PROMPT: Your answer must be an exact copy of the entries below, with every picture removed.

INFORMATION SHOWN:
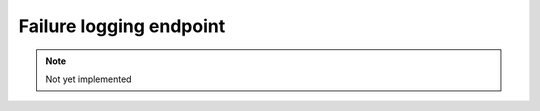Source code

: Failure logging endpoint
========================
.. note::

  Not yet implemented

.. http:put:: /api/v1/servers/:server_id/failure

  Configure query failure logging.

  :query server_id: The name of the server

  **Example client body:**

  .. code-block:: json

    {
      "top-domains": 100,
      "domains": ".*\\.example\\.com$"
    }

  :property int top-domains: Number of top resolved domains that are automatically monitored for failures.
  :property string domains: A Regex of domains that are additionally monitored for resolve failures.

.. http:get:: /api/v1/servers/:server_id/failure

  .. note::

    Not yet implemented

  Retrieve query failure logging and current config.

  **Example response body:**

  .. code-block:: json

    {
      "top-domains": 100,
      "domains": ".*\\.example\\.com$",
      "log": [
        {
          "first_occurred": 1234567890,
          "domain": "www.example.net",
          "qtype": "A",
          "failure": "dnssec-parent-validation-failed",
          "failed_parent": "example.com",
          "details": "foo bar",
          "queried_servers": [
             {
               "name": "ns1.example.net",
               "address": "192.0.2.53"
             }
          ]
        }
      ]
    }

  :property string failed_parent: The parent domain, this is generally OPTIONAL.
  :property string failure_code: Reason of failure.

    -  ``dnssec-validation-failed``: DNSSEC Validation failed for this domain.
    -  ``dnssec-parent-validation-failed``: DNSSEC Validation failed for one of the parent domains. Response MUST contain ``failed_parent``.
    -  ``nxdomain``: This domain was not present on the authoritative nameservers.
    -  ``nodata``: ???
    -  ``all-servers-unreachable``: All auth nameservers that have been tried did not respond.
    -  ``parent-unresolvable``: Response MUST contain ``failed_parent``.
    -  ``refused``: All auth nameservers that have been tried responded with REFUSED.
    -  ``servfail``: All auth nameservers that have been tried responded with SERVFAIL.

  :property string domain: The domain queried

RESPONSE TO THIS TASK:
Source code

: Failure logging endpoint
========================
.. note::

  Not yet implemented

.. http:put:: /api/v1/servers/:server_id/failure

  Configure query failure logging.

  :query server_id: The name of the server

  **Example client body:**

  .. code-block:: json

    {
      "top-domains": 100,
      "domains": ".*\\.example\\.com$"
    }

  :property int top-domains: Number of top resolved domains that are automatically monitored for failures.
  :property string domains: A Regex of domains that are additionally monitored for resolve failures.

.. http:get:: /api/v1/servers/:server_id/failure

  .. note::

    Not yet implemented

  Retrieve query failure logging and current config.

  **Example response body:**

  .. code-block:: json

    {
      "top-domains": 100,
      "domains": ".*\\.example\\.com$",
      "log": [
        {
          "first_occurred": 1234567890,
          "domain": "www.example.net",
          "qtype": "A",
          "failure": "dnssec-parent-validation-failed",
          "failed_parent": "example.com",
          "details": "foo bar",
          "queried_servers": [
             {
               "name": "ns1.example.net",
               "address": "192.0.2.53"
             }
          ]
        }
      ]
    }

  :property string failed_parent: The parent domain, this is generally OPTIONAL.
  :property string failure_code: Reason of failure.

    -  ``dnssec-validation-failed``: DNSSEC Validation failed for this domain.
    -  ``dnssec-parent-validation-failed``: DNSSEC Validation failed for one of the parent domains. Response MUST contain ``failed_parent``.
    -  ``nxdomain``: This domain was not present on the authoritative nameservers.
    -  ``nodata``: ???
    -  ``all-servers-unreachable``: All auth nameservers that have been tried did not respond.
    -  ``parent-unresolvable``: Response MUST contain ``failed_parent``.
    -  ``refused``: All auth nameservers that have been tried responded with REFUSED.
    -  ``servfail``: All auth nameservers that have been tried responded with SERVFAIL.

  :property string domain: The domain queried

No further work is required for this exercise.